Dependency Hellを乗り越える、基盤ライブラリのメジャーアップデートの勘所 | Wantedly Engineer Blog


こんにちは、Mobile Tech Leadの久保出です。

今回は、モバイルアプリ開発者が定期的に直面する、少し厄介なタスクであるAGP(Android Gradle Plugin)やGradle、Xcodeといった開発基盤に関わる依存性のメジャーアップデートについて、その勘所を共有したいと思います。

とりあえずバージョンを上げてみたら、芋づる式に大量のライブラリのアップデートが必要になり、ビルドが通らなくなってしまった…といった経験をした人は多いでしょう。
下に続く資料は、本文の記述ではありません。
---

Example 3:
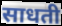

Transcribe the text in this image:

साधती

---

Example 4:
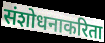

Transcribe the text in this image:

संशोधनाकरिता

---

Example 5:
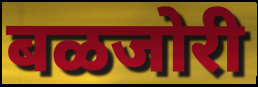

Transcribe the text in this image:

बळजोरी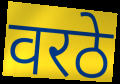
वरठेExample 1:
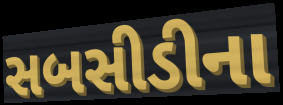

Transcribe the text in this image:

સબસીડીના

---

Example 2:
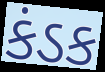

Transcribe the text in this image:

કંડક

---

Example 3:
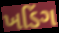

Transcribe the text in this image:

ખડિંગ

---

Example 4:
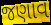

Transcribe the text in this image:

જણાવ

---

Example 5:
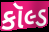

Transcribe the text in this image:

કૉલ્ડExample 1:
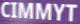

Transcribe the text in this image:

CIMMYT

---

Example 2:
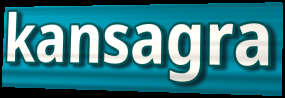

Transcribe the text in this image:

kansagra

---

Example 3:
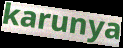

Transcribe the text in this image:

karunya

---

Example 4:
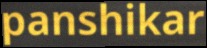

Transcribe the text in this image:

panshikar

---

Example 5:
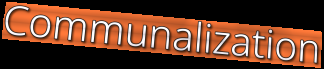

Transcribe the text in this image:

Communalization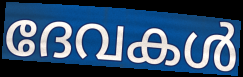
ദേവകൾ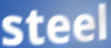
steel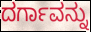
ದರ್ಗಾವನ್ನು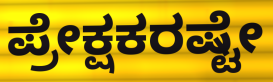
ಪ್ರೇಕ್ಷಕರಷ್ಟೇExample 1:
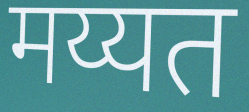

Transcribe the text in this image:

मय्यत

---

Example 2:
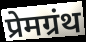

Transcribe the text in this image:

प्रेमग्रंथ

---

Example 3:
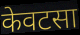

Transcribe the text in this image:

केवटसा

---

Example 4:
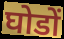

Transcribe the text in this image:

घोडों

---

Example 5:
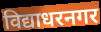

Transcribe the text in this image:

विद्याधरनगरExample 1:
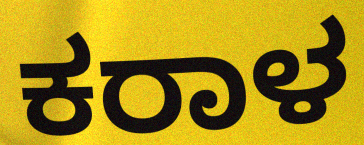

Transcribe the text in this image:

ಕರಾಳ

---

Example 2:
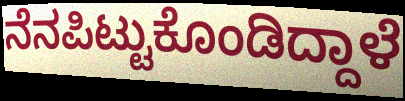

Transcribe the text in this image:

ನೆನಪಿಟ್ಟುಕೊಂಡಿದ್ದಾಳೆ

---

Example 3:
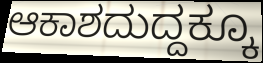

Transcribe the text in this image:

ಆಕಾಶದುದ್ದಕ್ಕೂ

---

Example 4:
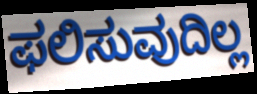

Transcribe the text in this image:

ಫಲಿಸುವುದಿಲ್ಲ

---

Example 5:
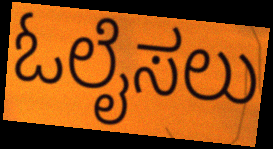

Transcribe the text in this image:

ಓಲೈಸಲು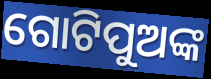
ଗୋଟିପୁଅଙ୍କ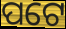
ପଟେ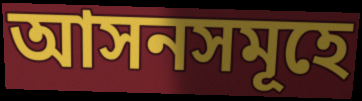
আসনসমূহেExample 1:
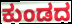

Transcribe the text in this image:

ಕುಂಡದ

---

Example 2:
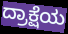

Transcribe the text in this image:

ದ್ರಾಕ್ಷೆಯ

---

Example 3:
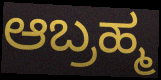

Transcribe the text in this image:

ಆಬ್ರಹ್ಮ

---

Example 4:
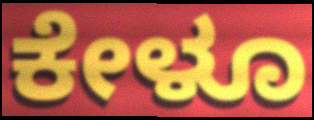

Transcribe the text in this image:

ಕೇಳೂ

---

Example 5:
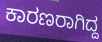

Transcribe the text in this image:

ಕಾರಣರಾಗಿದ್ದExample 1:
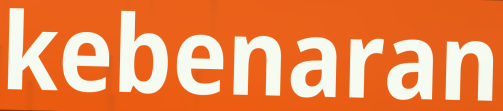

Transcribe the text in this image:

kebenaran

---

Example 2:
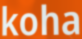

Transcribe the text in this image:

koha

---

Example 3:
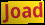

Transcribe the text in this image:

Joad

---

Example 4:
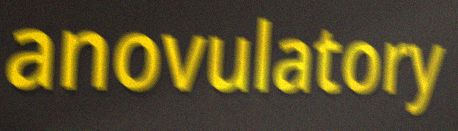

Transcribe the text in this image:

anovulatory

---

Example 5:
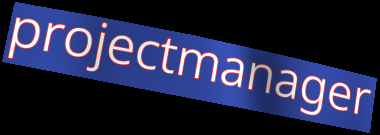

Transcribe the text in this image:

projectmanager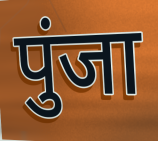
पुंजाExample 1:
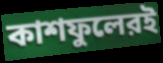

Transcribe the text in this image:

কাশফুলেরই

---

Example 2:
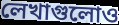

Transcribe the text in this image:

লেখাগুলোও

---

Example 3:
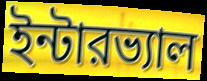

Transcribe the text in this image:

ইন্টারভ্যাল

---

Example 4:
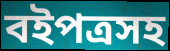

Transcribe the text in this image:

この記事が、そんな難易度の高いアップデート作業に立ち向かう一助となれば幸いです。

目次

  • なぜ基盤ライブラリのアップデートは難しいのか

  • 勘所1:公式情報を確認する

  • 勘所2:サードパーティライブラリ

  • 勘所3:自動テストの価値

  • 勘所4:こまめなコミット

  • まとめ

なぜ基盤ライブラリのアップデートは難しいのか

Android開発におけるAGP、Gradle、Kotlin。iOS開発におけるXcodeのアップデート。これらはアプリ開発の根幹を支える重要な要素ですが、アップデートには特有の難しさがあります。

それは、依存関係に共依存性があるためです。よく依存関係地獄(Dependency Hell)と呼ばれます。例えば、AGPを最新版にしようとすると、特定のGradleバージョンやKotlinのバージョンが必須になるケースは珍しくありません。同様に、Xcodeをアップデートすると、今まで使っていたライブラリが新しいビルドシステムに対応できず、アップデートが必須になることがあります。特に、メタプログラミングを駆使するライブラリや、特定のUIを提供するライブラリなどは影響を受けやすいです。
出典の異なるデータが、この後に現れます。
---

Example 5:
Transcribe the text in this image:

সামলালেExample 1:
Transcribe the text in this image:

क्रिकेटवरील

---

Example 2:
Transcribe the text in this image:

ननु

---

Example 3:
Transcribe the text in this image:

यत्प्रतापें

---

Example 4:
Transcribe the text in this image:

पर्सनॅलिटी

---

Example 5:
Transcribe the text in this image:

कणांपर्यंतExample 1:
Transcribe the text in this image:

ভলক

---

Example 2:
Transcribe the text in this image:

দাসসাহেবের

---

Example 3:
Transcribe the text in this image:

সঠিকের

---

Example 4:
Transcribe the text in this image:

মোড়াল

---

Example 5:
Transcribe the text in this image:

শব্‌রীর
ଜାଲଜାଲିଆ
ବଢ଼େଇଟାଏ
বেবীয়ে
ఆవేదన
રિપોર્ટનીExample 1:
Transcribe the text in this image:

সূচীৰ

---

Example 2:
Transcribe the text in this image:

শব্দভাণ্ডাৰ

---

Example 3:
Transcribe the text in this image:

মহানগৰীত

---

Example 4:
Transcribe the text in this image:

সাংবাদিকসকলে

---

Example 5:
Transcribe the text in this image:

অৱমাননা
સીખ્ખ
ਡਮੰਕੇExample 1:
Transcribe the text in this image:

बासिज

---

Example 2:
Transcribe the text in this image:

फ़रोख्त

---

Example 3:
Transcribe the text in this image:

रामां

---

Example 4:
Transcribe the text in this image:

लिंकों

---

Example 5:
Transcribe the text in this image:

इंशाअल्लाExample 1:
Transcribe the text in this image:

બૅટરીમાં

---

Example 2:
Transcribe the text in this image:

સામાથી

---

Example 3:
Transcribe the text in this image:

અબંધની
結果として、1つのアップデートが連鎖的な変更を引き起こし、タスクの全体像が見えにくく、非常に難易度の高い作業となってしまうのです。

勘所1:公式情報を確認する

最初にバージョンアップを試してみたくなる気持ちはよく分かります。私も何度もやったことがありますが、基盤ライブラリのアップデートに関しては、そのアプローチは避けた方が賢明です。変更点が多岐にわたるため、手探りで進めるとリリースワークフローでのみ問題が起きるといった、見つけにくい不具合に繋がるリスクがあります。

最初にやるべきことは、公式情報の確認です。

AGPGradleは、バージョンごとの互換性の表を公開しています。メジャーアップデートの際には、詳細な移行ガイドが用意されていることがほとんどです。

これらのドキュメントに目を通すだけで、どのバージョンと組み合わせるべきか、どのような破壊的変更があるのかを事前に把握でき、将来の事故を大きく減らせます。AGPには公式の移行ツールも用意されているので、積極的に活用しましょう。

勘所2:サードパーティライブラリ

公式の移行ガイドを読んだだけでは、残念ながらすんなりとはいきません。次に立ちはだかるのが、サードパーティライブラリの壁です。
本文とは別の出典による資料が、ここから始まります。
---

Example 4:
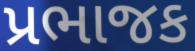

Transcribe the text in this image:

પ્રભાજક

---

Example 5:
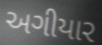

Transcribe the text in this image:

અગીયારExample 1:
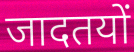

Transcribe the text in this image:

जादतयों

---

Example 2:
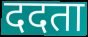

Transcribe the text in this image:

ददता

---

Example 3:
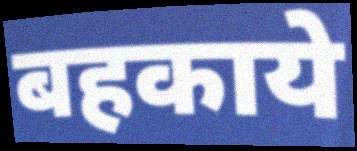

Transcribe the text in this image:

बहकाये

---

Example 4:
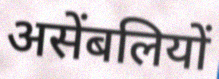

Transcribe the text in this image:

असेंबलियों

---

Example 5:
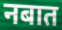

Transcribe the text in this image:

नबातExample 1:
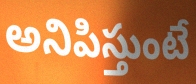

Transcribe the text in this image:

అనిపిస్తుంటే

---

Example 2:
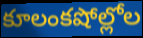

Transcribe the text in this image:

కూలంకషోల్లోల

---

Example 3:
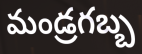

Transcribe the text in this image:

మండ్రగబ్బ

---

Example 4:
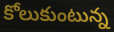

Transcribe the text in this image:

కోలుకుంటున్న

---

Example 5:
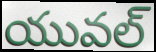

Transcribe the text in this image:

యువల్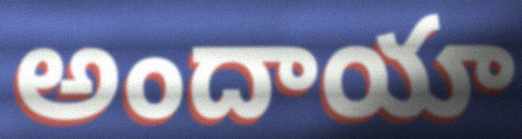
అందాయాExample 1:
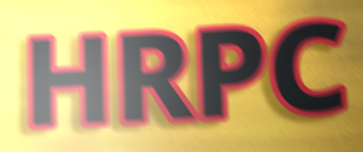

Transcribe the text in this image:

HRPC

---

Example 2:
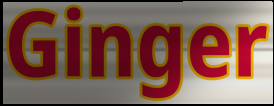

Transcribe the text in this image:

Ginger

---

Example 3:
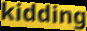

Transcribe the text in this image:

kidding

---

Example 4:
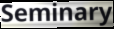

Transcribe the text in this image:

Seminary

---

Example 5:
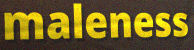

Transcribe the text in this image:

maleness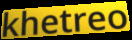
khetreoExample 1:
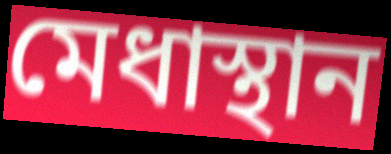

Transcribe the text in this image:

মেধাস্থান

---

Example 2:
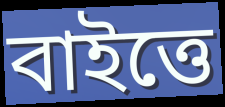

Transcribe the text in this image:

বাইত্তে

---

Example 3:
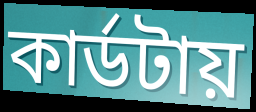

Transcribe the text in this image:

কার্ডটায়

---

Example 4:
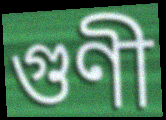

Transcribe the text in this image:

গুণী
基盤となる依存性をアップデートしようとすると、プロジェクトが利用しているライブラリ、特にビルドシステムに深く関わるものが対応しておらず、ビルドエラーを引き起こすことがよくあります。

この問題への対処法は地道です。

  1. ビルドを試みる: エラーログから、どのライブラリが問題を引き起こしているかを特定します。
  2. ライブラリの更新を確認する: 問題のライブラリのGitHubリポジトリやリリースノートを確認し、新しいバージョンがリリースされていないか探します。
  3. アップデートして再度ビルドする: 新しいバージョンがあればアップデートし、問題が解決するか試します。

新しいバージョンがリリースされていればまだ良い方で、時にはメンテナンスが停止しているケースもあります。こうなると事態は深刻で、そのライブラリをプロジェクトから取り除くか、代替手段を検討する必要が出てきます。本来の目的だった基盤アップデートが、予期せぬ大規模な改修に発展してしまうのです。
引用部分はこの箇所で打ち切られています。